_Task details_. Your answer is a copy of every line in the records where "functions" appears.

*** Opening Records to use ***

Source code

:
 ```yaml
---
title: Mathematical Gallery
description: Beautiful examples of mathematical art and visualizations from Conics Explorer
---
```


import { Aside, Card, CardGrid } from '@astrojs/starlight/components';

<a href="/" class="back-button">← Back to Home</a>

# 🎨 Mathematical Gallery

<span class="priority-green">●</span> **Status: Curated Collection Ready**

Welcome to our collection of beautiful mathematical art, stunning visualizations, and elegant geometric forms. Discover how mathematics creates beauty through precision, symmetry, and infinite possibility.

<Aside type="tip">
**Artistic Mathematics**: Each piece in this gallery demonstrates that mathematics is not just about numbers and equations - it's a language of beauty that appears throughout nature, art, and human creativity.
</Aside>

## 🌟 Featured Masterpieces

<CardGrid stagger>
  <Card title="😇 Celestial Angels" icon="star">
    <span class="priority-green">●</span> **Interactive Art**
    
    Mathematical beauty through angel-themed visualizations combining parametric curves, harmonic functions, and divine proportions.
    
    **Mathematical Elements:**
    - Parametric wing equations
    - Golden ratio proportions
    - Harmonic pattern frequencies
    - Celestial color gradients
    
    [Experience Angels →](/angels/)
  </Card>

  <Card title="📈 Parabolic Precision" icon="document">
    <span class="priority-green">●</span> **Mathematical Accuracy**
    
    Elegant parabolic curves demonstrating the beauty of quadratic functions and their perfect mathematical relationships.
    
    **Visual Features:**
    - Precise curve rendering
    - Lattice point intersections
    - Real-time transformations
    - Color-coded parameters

*** Closing Records to use ***

_Task solution_.
    Mathematical beauty through angel-themed visualizations combining parametric curves, harmonic functions, and divine proportions.
    Elegant parabolic curves demonstrating the beauty of quadratic functions and their perfect mathematical relationships.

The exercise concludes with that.